Instructions for the task
Set down, please, exactly the lines below that run from the line with "right ear: (287, 116)" to the line with "nose: (317, 121)", both lines included.

++++ Provided entries ++++

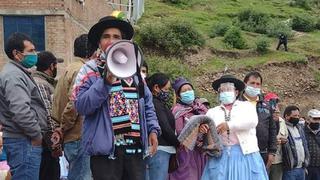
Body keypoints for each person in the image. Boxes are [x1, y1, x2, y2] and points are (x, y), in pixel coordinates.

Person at [72, 12, 161, 180]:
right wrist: (105, 81)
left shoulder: (135, 73)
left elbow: (147, 104)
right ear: (99, 42)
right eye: (106, 36)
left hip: (135, 149)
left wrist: (153, 130)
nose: (111, 41)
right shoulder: (88, 70)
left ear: (124, 42)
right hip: (106, 153)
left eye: (116, 36)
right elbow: (81, 106)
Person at [202, 74, 268, 180]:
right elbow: (205, 131)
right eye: (222, 90)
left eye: (229, 89)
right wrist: (203, 129)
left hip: (246, 155)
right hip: (221, 156)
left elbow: (252, 121)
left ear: (236, 92)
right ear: (219, 93)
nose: (225, 92)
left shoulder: (246, 106)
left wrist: (229, 125)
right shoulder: (212, 112)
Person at [0, 32, 47, 179]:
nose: (35, 54)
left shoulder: (18, 73)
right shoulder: (14, 76)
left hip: (24, 140)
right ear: (17, 54)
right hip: (23, 141)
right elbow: (21, 111)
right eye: (31, 51)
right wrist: (36, 135)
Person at [52, 34, 95, 180]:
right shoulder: (83, 70)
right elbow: (74, 104)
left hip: (72, 137)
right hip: (78, 135)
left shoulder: (69, 68)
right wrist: (63, 128)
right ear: (93, 51)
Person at [169, 77, 207, 180]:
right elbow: (180, 132)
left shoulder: (202, 108)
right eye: (184, 91)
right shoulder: (177, 111)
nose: (188, 92)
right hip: (186, 152)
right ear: (178, 95)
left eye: (190, 89)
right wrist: (197, 130)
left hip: (201, 152)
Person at [33, 51, 63, 180]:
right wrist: (55, 144)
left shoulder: (43, 82)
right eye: (56, 65)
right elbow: (49, 114)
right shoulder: (41, 84)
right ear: (51, 66)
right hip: (46, 143)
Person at [239, 71, 277, 170]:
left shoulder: (266, 106)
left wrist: (272, 152)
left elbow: (272, 130)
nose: (255, 86)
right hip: (242, 152)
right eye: (252, 83)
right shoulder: (237, 103)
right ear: (245, 84)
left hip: (262, 153)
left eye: (258, 84)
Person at [145, 73, 180, 180]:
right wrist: (178, 142)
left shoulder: (158, 103)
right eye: (167, 89)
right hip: (160, 150)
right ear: (156, 88)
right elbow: (164, 127)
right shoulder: (155, 103)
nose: (168, 93)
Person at [265, 93, 288, 180]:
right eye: (271, 102)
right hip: (265, 159)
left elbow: (286, 137)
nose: (274, 105)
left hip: (278, 160)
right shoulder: (262, 119)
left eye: (276, 102)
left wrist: (283, 141)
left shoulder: (282, 121)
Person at [282, 105, 309, 180]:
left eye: (298, 115)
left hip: (302, 168)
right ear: (287, 116)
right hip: (289, 170)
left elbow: (304, 145)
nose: (297, 117)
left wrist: (306, 162)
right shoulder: (283, 128)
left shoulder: (299, 128)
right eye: (294, 115)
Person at [305, 109, 320, 180]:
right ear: (308, 120)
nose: (317, 121)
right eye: (315, 119)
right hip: (307, 168)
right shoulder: (302, 131)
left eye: (319, 119)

++++

Response
right ear: (287, 116)
right hip: (289, 170)
left elbow: (304, 145)
nose: (297, 117)
left wrist: (306, 162)
right shoulder: (283, 128)
left shoulder: (299, 128)
right eye: (294, 115)
Person at [305, 109, 320, 180]:
right ear: (308, 120)
nose: (317, 121)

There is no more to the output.